Responding to the judgment, MOM said SDP had tried to confuse and mislead the public by suggesting several different meanings to its statements and claiming it was interpreting statistics, "when it was actually purveying falsehoods, as found by the court".
SDP said in a Facebook post that it was very disappointed in the verdict and reiterated that "Pofma must only be applied to clear-cut cases of falsehoods, not for interpretations of statistical data".
The party said it is considering appealing against the decision.
About the case
The case revolved around two Facebook posts and an article on the Singapore Democratic Party (SDP) website on the unemployment situation facing professionals, managers, executives and technicians.
The article, published on June 8 last year, was promoted in two Facebook posts on Nov 30 and Dec 2. Titled "SDP Population Policy: Hire S'poreans First, Retrench S'poreans Last", the article set out SDP's population policy, adding that it comes "amidst a rising proportion of Singapore PMETs getting retrenched".
The party later put up two Facebook posts on Nov 30 and Dec 2 linking to the article.
The Dec 2 post contained an infographic labelled "Local PMET employment", which showed an arrow pointing downward.
On Dec 14, Manpower Minister Josephine Teo initiated three correction directions under the Protection from Online Falsehoods and Manipulation Act (Pofma).
The Ministry of Manpower said the article and posts falsely claim local PMET retrenchment has been going up and PMET employment has gone down.
On Jan 3, SDP applied to Mrs Teo to have the correction orders cancelled. She rejected it.
The party then filed its court challenge on Jan 8.
The High Court heard the case on Jan 16 and 17, and allowed SDP until Jan 22 to file further written responses to the Government's submissions.
Burden falls on Govt to prove statements are false
The High Court yesterday established that it is the Government that bears the burden of proof in a court appeal under Singapore's laws against fake news.
This means the Government must prove a statement is false to prevail in such cases.
In a judgment dismissing the Singapore Democratic Party's appeal against the Protection from Online Falsehoods and Manipulation Act (Pofma), Justice Ang Cheng Hock said there is a "clear information asymmetry" between the Government and those whose statements are being challenged under Pofma.
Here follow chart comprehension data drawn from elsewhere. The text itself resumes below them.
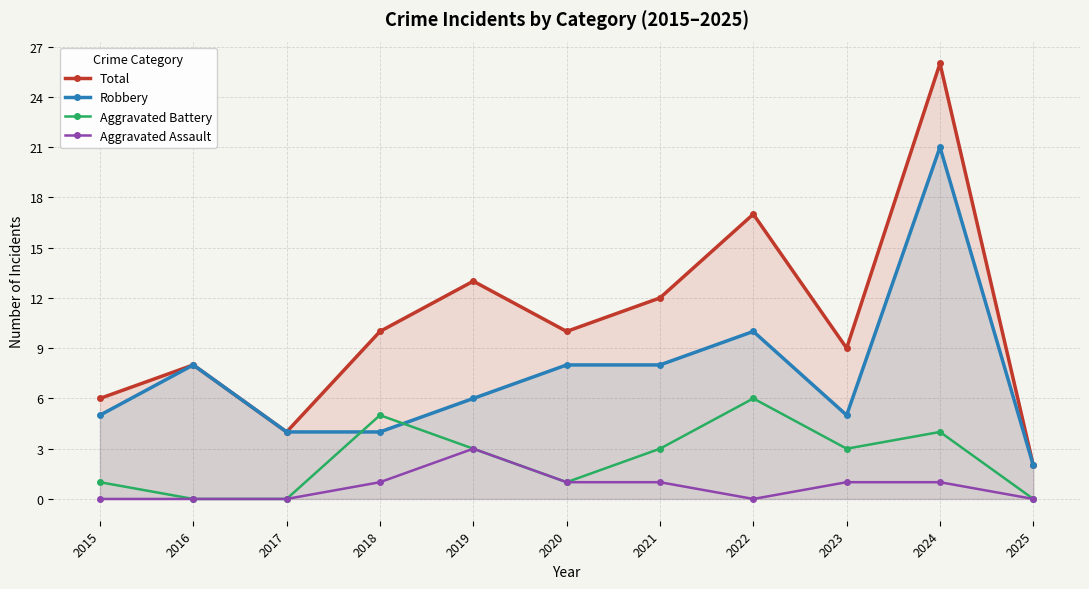

Which series has the largest total across all categories?

Total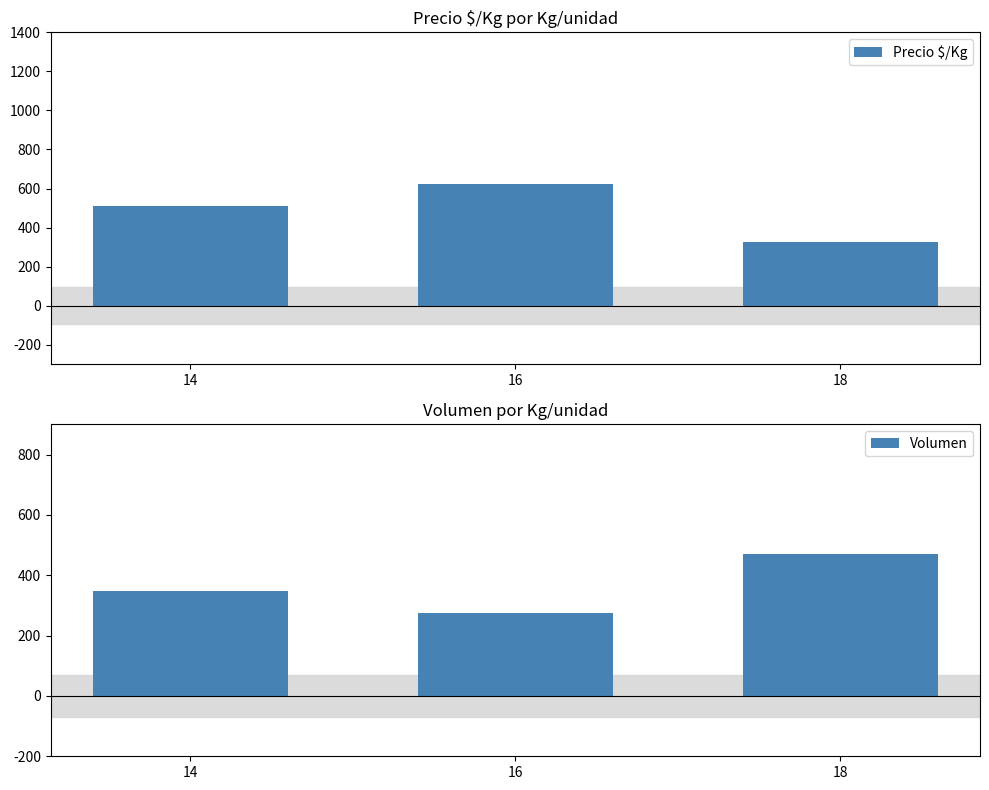

Reading left to right, list all the values displayed in this chart.

Precio $/Kg: 510.4	621.5	328.5
Volumen: 348.8	273.5	470.0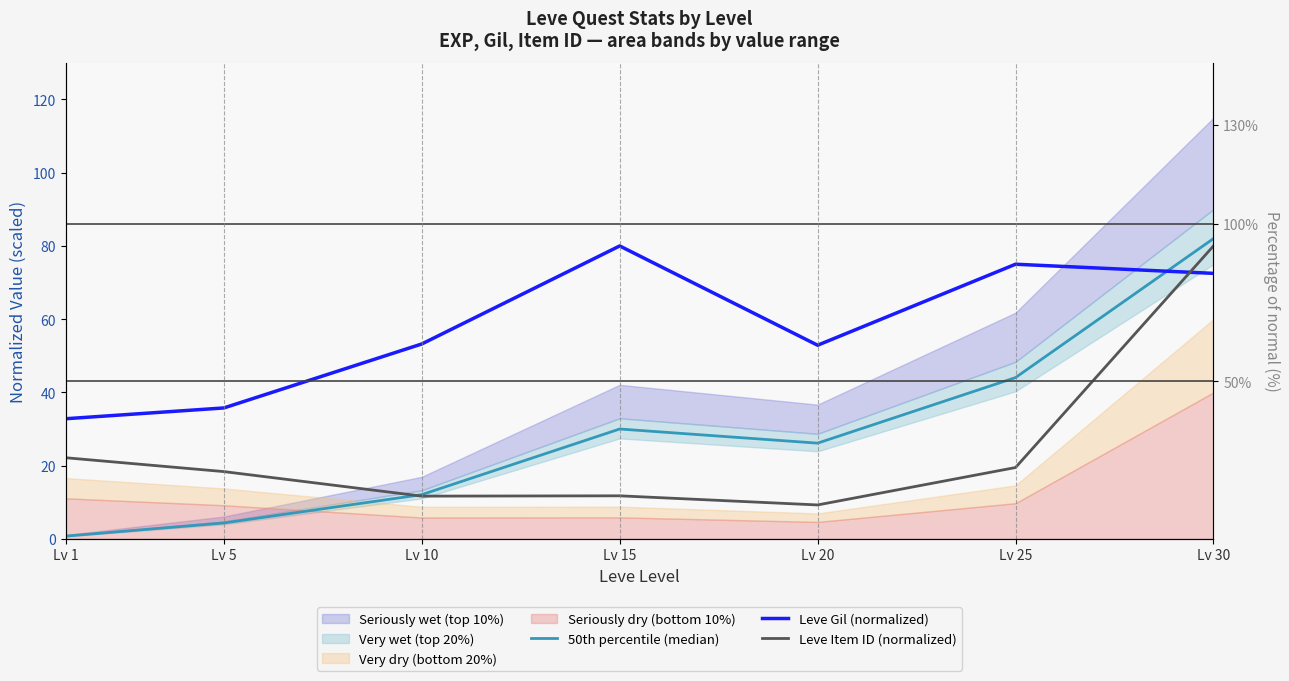

Does the chart display data point markers on the line(s)?

No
Noting that the parliamentary debates on the law had not shed light on the issue of where the burden of proof lies, he questioned if Parliament could really have intended to place such an onerous burden on the statement-maker.
"Unlike the minister, who is able to rely on the machinery of state to procure the relevant evidence of falsity, the maker of a statement often has to contend with far more limited resources," he said.
"For a statement-maker, who may be an individual, to bear the burden of proof would put him in an invidious position."
Justice Ang noted Pofma had also not specified who should bear the burden of proof.
But based on Section 103(1) of the Evidence Act "(w)hoever desires any court to give judgment as to any legal right or liability, dependent on the existence of facts which he asserts, must prove that those facts exist", he said.
In issuing a correction order under Pofma, the Government is seeking to curtail the right to free speech protected under the Constitution, the onus then is on the Government to prove the statements are false, he added.
He also said if the burden of proof were to fall on the other side, the Government would be able to succeed in dismissing a court challenge under Pofma even if no evidence is provided by either side to prove whether something is true or false.
In such a hypothetical situation, he said there will be no basis for the court to decide on whether a false statement had indeed been made.
This would mean the Government can prevail simply and solely by virtue of having issued correction directions in the first place, he said.
"In that sense, the court would in effect be fettered by the minister's earlier decision in issuing the correction direction," he added, and this would contradict the rules of Pofma, which state that the court should hear Pofma appeals afresh and not be bound by previous decisions.